La batalla cultural contra el marxismo
Nunca se vio en la historia de Argentina esta desopilante sumatoria de acontecimientos judiciales, económicos y políticos. Por un lado, la fascinación de un 20% de la sociedad por la figura de Cristina Kirchner, una mujer descontrolada ayer y hoy. Ayer al mando de un gobierno que dejó un país inutilizable a partir de la batalla cultural que emprendió.
Una batalla enfocada en debilitar a la sociedad para poder controlarla más fácilmente. Pero esa debilidad fue bien elegida, hasta el punto de que el argentino es el único tipo humano del mundo que no puede entender que debe pagar por lo que gasta y que su suerte en esta vida depende de lo que él decida hacer y no de lo que el Gobierno le otorgue o le permita hacer.
Cuando muchos países de la Europa Oriental lograron extirpar de sus sistemas la cultura marxista, sus habitantes no se quedaron esperando a que el Estado les lleve la sopa de remolacha a la boca. Simplemente no había más sopa. Y una generación entera tuvo que entender que aprendían a manejarse solos en el camino de conseguir dinero para comprarla y pagar sus gastos, o bien terminaban en la calle muriendo de hipotermia. Corta la bocha. Se había acabado la sopa de remolacha gratis.

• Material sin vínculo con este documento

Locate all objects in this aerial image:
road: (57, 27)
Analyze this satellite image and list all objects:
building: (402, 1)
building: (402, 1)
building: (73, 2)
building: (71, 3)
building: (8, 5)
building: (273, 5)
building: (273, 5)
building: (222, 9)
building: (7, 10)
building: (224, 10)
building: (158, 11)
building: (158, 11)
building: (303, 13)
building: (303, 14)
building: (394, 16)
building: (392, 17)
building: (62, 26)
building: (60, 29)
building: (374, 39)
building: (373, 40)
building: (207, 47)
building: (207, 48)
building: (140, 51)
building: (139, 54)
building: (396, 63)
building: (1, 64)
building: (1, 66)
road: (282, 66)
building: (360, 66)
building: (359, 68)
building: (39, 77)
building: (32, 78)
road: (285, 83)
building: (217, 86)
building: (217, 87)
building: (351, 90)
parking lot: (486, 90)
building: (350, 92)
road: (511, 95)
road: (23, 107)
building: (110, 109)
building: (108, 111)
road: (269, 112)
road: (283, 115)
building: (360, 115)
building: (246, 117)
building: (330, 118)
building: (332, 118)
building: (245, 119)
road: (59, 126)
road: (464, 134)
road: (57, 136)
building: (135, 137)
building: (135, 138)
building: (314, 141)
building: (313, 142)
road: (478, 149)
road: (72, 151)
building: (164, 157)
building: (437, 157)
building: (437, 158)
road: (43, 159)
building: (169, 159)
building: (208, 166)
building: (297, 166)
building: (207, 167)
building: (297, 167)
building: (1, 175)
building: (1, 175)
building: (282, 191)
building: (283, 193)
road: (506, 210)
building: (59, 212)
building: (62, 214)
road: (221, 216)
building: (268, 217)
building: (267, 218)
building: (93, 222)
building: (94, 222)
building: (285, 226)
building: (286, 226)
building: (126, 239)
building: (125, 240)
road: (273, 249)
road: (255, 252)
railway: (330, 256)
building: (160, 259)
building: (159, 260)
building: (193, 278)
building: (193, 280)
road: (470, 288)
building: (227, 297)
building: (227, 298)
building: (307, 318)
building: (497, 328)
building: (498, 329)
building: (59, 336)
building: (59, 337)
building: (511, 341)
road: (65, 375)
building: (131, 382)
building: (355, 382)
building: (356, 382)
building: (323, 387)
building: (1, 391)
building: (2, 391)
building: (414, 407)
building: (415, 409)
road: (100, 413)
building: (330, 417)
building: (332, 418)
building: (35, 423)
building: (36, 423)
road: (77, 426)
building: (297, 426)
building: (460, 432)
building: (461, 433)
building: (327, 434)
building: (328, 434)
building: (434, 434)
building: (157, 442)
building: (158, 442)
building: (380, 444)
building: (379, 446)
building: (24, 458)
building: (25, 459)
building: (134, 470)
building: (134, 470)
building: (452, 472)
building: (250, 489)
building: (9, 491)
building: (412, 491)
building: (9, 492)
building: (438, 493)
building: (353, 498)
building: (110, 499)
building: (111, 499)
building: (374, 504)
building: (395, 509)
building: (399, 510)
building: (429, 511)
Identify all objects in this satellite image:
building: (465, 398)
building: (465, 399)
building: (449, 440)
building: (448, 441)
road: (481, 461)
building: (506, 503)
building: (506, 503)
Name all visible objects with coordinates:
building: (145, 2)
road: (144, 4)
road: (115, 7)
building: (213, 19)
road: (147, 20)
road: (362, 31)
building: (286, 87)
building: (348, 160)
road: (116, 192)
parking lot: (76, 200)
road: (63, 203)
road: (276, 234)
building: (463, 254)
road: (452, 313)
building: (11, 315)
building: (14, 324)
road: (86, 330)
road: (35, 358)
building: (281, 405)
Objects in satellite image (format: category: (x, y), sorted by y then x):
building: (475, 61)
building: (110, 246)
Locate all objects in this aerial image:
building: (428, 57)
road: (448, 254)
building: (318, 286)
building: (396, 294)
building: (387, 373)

De los inicios de la década del '90 hasta mediados del 2000 (pongamos unos 15 años), las ex repúblicas soviéticas merodearon en socialdemocracias débiles (como la actual Argentina), producto del neonazismo y una gran parte de la población que, después de la fiesta de liberación del yugo comunista, se dio cuenta de que papá y mamá no estaban más, que estaban solos en el bosque. Y no les gustó nada. Querían volver.
Pasaron 15 años inventando técnicas para aprender a eliminar cualquier vestigio de aquella batalla cultural marxista que por décadas los habían suprimido como seres humanos activos. Con partidos que se armaron y se disolvieron. Figuras políticas que aparecían para ser legendarios estadistas nacionales para luego sucumbir al anonimato en pocos meses; o, en su defecto, a la cárcel. Pobreza, hiperinflaciones, guerras de secesión, miles de protestas. Cuento conocido.
Pero con el recambio generacional aparecieron los actuales jóvenes gobernantes. Croacia, Estonia, Eslovenia, Ucrania, Georgia, Lituania y casi todas esas repúblicas lograron un consenso social e ideológico para navegar el mundo actual, que poco tiene que ver con el mundo que dejaron atrás desde la caída del muro de Berlin.
En esas repúblicas nació y se asentó la idea de que cumpliendo reglas económicas mundiales se vive cada día mejor, lejos de la nostalgia, el recuerdo y los líderes ya muertos que hundieron sus vidas en el pozo de la depresión generalizada y el fin de la felicidad. Ambos ingredientes esenciales que necesita para existir todo fascismo/comunismo o como se llame la subespecie populista autóctona de cada región. El kirchnerismo en Argentina, por ejemplo.
Lo que pasa hoy en Argentina no es "raro" o "especial", como siempre nos gusta creer. Pasó exactamente lo mismo en una docena de países hace no menos de 15 años. Los jerarcas de los antiguos regímenes fueron presos, varios de ellos fusilados o colgados por las masas. Luego, gobernaron elites sociales altas, medias y bajas, con gobiernos fuertes, débiles o neutros. Y, tras una década y media de fracasos, encontraron todos el mismo camino, el de la perdurabilidad republicana, la honestidad extrema y la sofisticación tecnológica.
Pero el punto clave es que dejaron de lado los inventos económicos y los artificios. Si la actividad primaria de un país es la pesca, no se va a poner a fabricar zapatillas, va a vender pescado. Si tienen nueve meses de nieve, no van a hacer dos cosechas de maíz por año. Si no hay inversiones, bajan los impuestos; si hay muchas inversiones, los dejan para que no se vayan a otro país.
Es reorganizar y razonar, y esa es la tarea de los argentinos. No se sueña más, se terminó la siesta. Ahora, hay que vivir.